As we approach the halfway mark of 2012, the optimism that characterised the beginning of the year—revealed by positive stock market performances around the world—has begun to falter. A steady stream of negative economic assessments is quickly turning into a chorus of bad news, which, increasingly, is becoming a self-fulfilling prophecy. Europe looks unresolvable without massive money printing. China and India are reporting significant slowdowns in growth. Even the US unemployment rate, after a few seemingly promising months, has ticked up from 8.1 to 8.2%. Commodity prices have been hammered, while bond yields have hit historic lows—particularly in the United States and Germany—as investors flee to the perceived safety of government debt. Consumer spending is down on a weak market and a decline in sentiment. All signs point to recession, but reality rarely unfolds in such a linear fashion.
On New Year’s Eve, Jim Rickards, author of the excellent book Currency Wars: The Making of the Next Global Crisis, explained in an interview on King World News that the reason the Fed never embarked on a new easing program in the summer of 2011—as many had predicted—was because of weakness in the dollar.
QE3, QE2, any of this quantitative easing, is a function of the currency wars. In other words, does the Fed look at domestic economic conditions? Of course they do, but that’s not the main driver. The main driver is to cheapen the dollar. The Chinese currency was going up, the Euro was maintaining its strength, despite all the storm and stress in Europe. So, in a way, the Fed was getting what they wanted, and they didn’t need QE3.
Conversely, Rickard predicted that the Federal Reserve would begin a new round of quantitative easing midway through 2012 because of dollar strength. And, sure enough, since September 2011, the US Dollar Index has risen from just below 74 to above 83 (view the chart). Meanwhile, the Euro has been under major stress, having recently dipped below $1.24 against the US dollar on concerns out of Greece and Spain (view live quote). If Rickard’s “currency wars” thesis is true, one would imagine a new easing program from the Fed is in the pipeline.
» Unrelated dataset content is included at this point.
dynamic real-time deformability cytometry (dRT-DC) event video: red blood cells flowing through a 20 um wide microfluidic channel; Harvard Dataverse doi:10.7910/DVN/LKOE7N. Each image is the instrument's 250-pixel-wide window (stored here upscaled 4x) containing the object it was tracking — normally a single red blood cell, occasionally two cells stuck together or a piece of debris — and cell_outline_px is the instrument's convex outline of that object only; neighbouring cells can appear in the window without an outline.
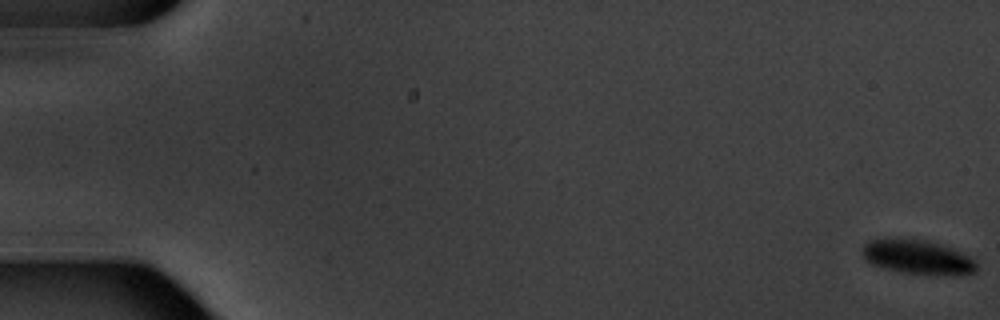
{"species": "common noctule bat (a hibernating species)", "species_latin": "Nyctalus noctula", "temperature_condition": "warm", "stored_images_in_passage": 7, "camera_frame_rate_fps": 3000, "um_per_image_px": 0.085, "animal": {"sex": "male", "body_mass_g": 20.1, "forearm_length_mm": 53.5}, "frame": {"image": 1, "passage_image": 1, "time_ms": 0.0, "image_size_px": [1000, 320], "cell_outline_px": [[976, 272], [952, 276], [900, 272], [884, 268], [872, 264], [864, 260], [864, 244], [868, 240], [896, 236], [928, 240], [952, 248], [976, 260]], "centroid_in_image_um": [77.98, 21.83], "position_along_channel_um": 7.0, "area_um2": 23.35}}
Furthermore, in a political context, Ben Bernanke’s window of opportunity is getting smaller considering the US presidential election will take place in November. In theory, the Fed is an apolitical institution, but this is Washington. As many commentators have pointed out, if Bernanke was to wait any later than June to hint at an announcement, the move would be interpreted—rightly or wrongly—as a political manoeuver that would unfairly help President Obama’s re-election campaign. There’s also the fact that the wisdom of the easing policy is highly controversial, in itself. Mitt Romney has publicly stated, if elected, he would actively seek to replace Bernanke as Fed Chairman.
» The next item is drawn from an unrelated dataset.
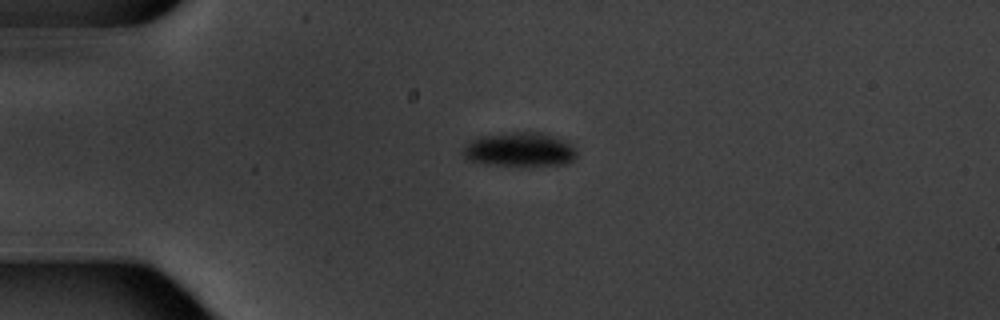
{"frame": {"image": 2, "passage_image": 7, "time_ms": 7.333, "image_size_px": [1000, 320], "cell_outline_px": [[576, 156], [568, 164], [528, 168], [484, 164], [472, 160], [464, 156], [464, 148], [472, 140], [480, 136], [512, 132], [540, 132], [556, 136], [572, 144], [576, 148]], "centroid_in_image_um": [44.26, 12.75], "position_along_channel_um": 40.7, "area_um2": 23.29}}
I’d be looking for somebody new. I think Ben Bernanke has overinflated the amount of currency that he’s created. QE 2 did not work, it did not get Americans back to work. It did not get the economy going again … We’re growing now at 1 to 1 and a half percent.
A lot of people don’t like Bernanke, but I would argue—whatever one thinks of his policies—that he acts with conviction. In his heart of hearts, he may see this as his last opportunity to save the US economy from a deflationary depression, particularly if Romney is elected.
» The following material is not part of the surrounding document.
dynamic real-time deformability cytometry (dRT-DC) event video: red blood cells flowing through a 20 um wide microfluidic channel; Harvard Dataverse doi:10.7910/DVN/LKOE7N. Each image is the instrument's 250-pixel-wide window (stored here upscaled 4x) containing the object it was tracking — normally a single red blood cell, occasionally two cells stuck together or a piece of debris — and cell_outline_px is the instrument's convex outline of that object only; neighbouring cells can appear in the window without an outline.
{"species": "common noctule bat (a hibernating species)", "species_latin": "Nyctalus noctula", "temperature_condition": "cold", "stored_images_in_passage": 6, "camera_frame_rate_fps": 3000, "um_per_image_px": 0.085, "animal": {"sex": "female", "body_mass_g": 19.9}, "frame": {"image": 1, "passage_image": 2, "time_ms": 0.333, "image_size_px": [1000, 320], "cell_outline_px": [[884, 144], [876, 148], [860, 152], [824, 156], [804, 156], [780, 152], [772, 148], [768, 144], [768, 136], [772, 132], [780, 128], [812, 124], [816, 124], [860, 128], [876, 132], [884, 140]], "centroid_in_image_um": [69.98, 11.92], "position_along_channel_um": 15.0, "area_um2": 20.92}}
All to say, this time around, a significant money printing program from the Fed seem likely. But whatever happens, the course of action for investors is clear. Prepare your cash, and be ready to act quickly. Should there be a deflationary wave, it could disappear overnight with an announcement from the Fed. A date to keep in mind is June 19, when the Federal Open Market Committee begins a two day meeting in. This is where a hint for further easing would probably be announced. Dramatically, the Greek election will take place only two days earlier on June 17. Should an anti-bailout party win, one would imagine further declines in the world’s stock markets, as well as the Euro, while the US Dollar would strengthen, further increasing the likelihood of intervention from central banks.
But perhaps this scenario’s a little too perfect. We’ll find out soon enough. In the meantime, preparation is in order.